What needs to be done: Pull out the lines from the one containing "Always rebuild Docker" through the final line of the listing below and repeat them exactly. Leave the pictures behind.
::: Material for this exercise :::
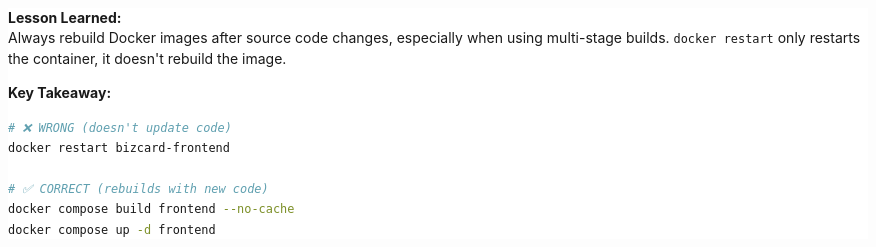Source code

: 
**Lesson Learned:**  
Always rebuild Docker images after source code changes, especially when using multi-stage builds. `docker restart` only restarts the container, it doesn't rebuild the image.

**Key Takeaway:**  
```bash
# ❌ WRONG (doesn't update code)
docker restart bizcard-frontend

# ✅ CORRECT (rebuilds with new code)
docker compose build frontend --no-cache
docker compose up -d frontend
```

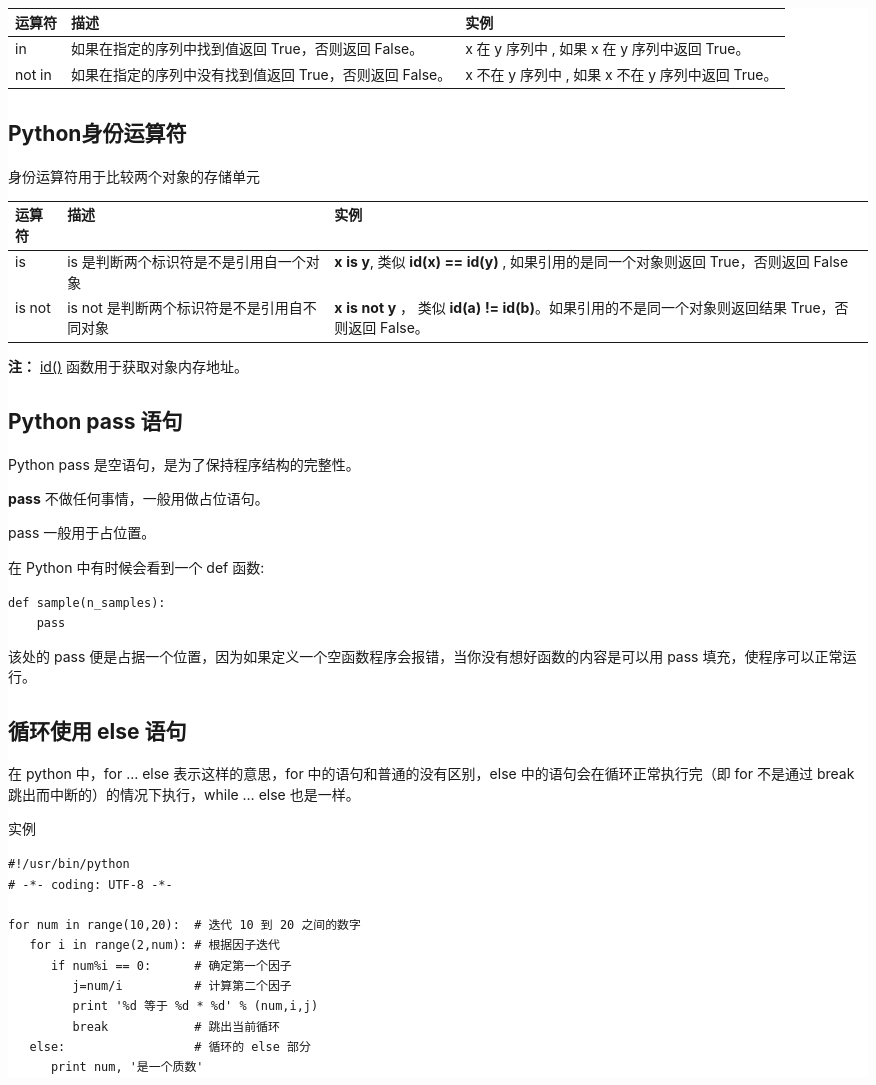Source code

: | 运算符 | 描述                                                    | 实例                                              |
| :----- | :------------------------------------------------------ | :------------------------------------------------ |
| in     | 如果在指定的序列中找到值返回 True，否则返回 False。     | x 在 y 序列中 , 如果 x 在 y 序列中返回 True。     |
| not in | 如果在指定的序列中没有找到值返回 True，否则返回 False。 | x 不在 y 序列中 , 如果 x 不在 y 序列中返回 True。 |

## Python身份运算符

身份运算符用于比较两个对象的存储单元

| 运算符 | 描述                                        | 实例                                                         |
| :----- | :------------------------------------------ | :----------------------------------------------------------- |
| is     | is 是判断两个标识符是不是引用自一个对象     | **x is y**, 类似 **id(x) == id(y)** , 如果引用的是同一个对象则返回 True，否则返回 False |
| is not | is not 是判断两个标识符是不是引用自不同对象 | **x is not y** ， 类似 **id(a) != id(b)**。如果引用的不是同一个对象则返回结果 True，否则返回 False。 |

**注：** [id()](https://www.runoob.com/python/python-func-id.html) 函数用于获取对象内存地址。

## Python pass 语句

Python pass 是空语句，是为了保持程序结构的完整性。

**pass** 不做任何事情，一般用做占位语句。

pass 一般用于占位置。

在 Python 中有时候会看到一个 def 函数:

```
def sample(n_samples):
    pass
```

该处的 pass 便是占据一个位置，因为如果定义一个空函数程序会报错，当你没有想好函数的内容是可以用 pass 填充，使程序可以正常运行。

## 循环使用 else 语句

在 python 中，for … else 表示这样的意思，for 中的语句和普通的没有区别，else 中的语句会在循环正常执行完（即 for 不是通过 break 跳出而中断的）的情况下执行，while … else 也是一样。

实例

```
#!/usr/bin/python
# -*- coding: UTF-8 -*-
 
for num in range(10,20):  # 迭代 10 到 20 之间的数字
   for i in range(2,num): # 根据因子迭代
      if num%i == 0:      # 确定第一个因子
         j=num/i          # 计算第二个因子
         print '%d 等于 %d * %d' % (num,i,j)
         break            # 跳出当前循环
   else:                  # 循环的 else 部分
      print num, '是一个质数'
```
:::
Written answer:
Always rebuild Docker images after source code changes, especially when using multi-stage builds. `docker restart` only restarts the container, it doesn't rebuild the image.

**Key Takeaway:**  
```bash
# ❌ WRONG (doesn't update code)
docker restart bizcard-frontend

# ✅ CORRECT (rebuilds with new code)
docker compose build frontend --no-cache
docker compose up -d frontend
```

Source code

: | 运算符 | 描述                                                    | 实例                                              |
| :----- | :------------------------------------------------------ | :------------------------------------------------ |
| in     | 如果在指定的序列中找到值返回 True，否则返回 False。     | x 在 y 序列中 , 如果 x 在 y 序列中返回 True。     |
| not in | 如果在指定的序列中没有找到值返回 True，否则返回 False。 | x 不在 y 序列中 , 如果 x 不在 y 序列中返回 True。 |

## Python身份运算符

身份运算符用于比较两个对象的存储单元

| 运算符 | 描述                                        | 实例                                                         |
| :----- | :------------------------------------------ | :----------------------------------------------------------- |
| is     | is 是判断两个标识符是不是引用自一个对象     | **x is y**, 类似 **id(x) == id(y)** , 如果引用的是同一个对象则返回 True，否则返回 False |
| is not | is not 是判断两个标识符是不是引用自不同对象 | **x is not y** ， 类似 **id(a) != id(b)**。如果引用的不是同一个对象则返回结果 True，否则返回 False。 |

**注：** [id()](https://www.runoob.com/python/python-func-id.html) 函数用于获取对象内存地址。

## Python pass 语句

Python pass 是空语句，是为了保持程序结构的完整性。

**pass** 不做任何事情，一般用做占位语句。

pass 一般用于占位置。

在 Python 中有时候会看到一个 def 函数:

```
def sample(n_samples):
    pass
```

该处的 pass 便是占据一个位置，因为如果定义一个空函数程序会报错，当你没有想好函数的内容是可以用 pass 填充，使程序可以正常运行。

## 循环使用 else 语句

在 python 中，for … else 表示这样的意思，for 中的语句和普通的没有区别，else 中的语句会在循环正常执行完（即 for 不是通过 break 跳出而中断的）的情况下执行，while … else 也是一样。

实例

```
#!/usr/bin/python
# -*- coding: UTF-8 -*-
 
for num in range(10,20):  # 迭代 10 到 20 之间的数字
   for i in range(2,num): # 根据因子迭代
      if num%i == 0:      # 确定第一个因子
         j=num/i          # 计算第二个因子
         print '%d 等于 %d * %d' % (num,i,j)
         break            # 跳出当前循环
   else:                  # 循环的 else 部分
      print num, '是一个质数'
```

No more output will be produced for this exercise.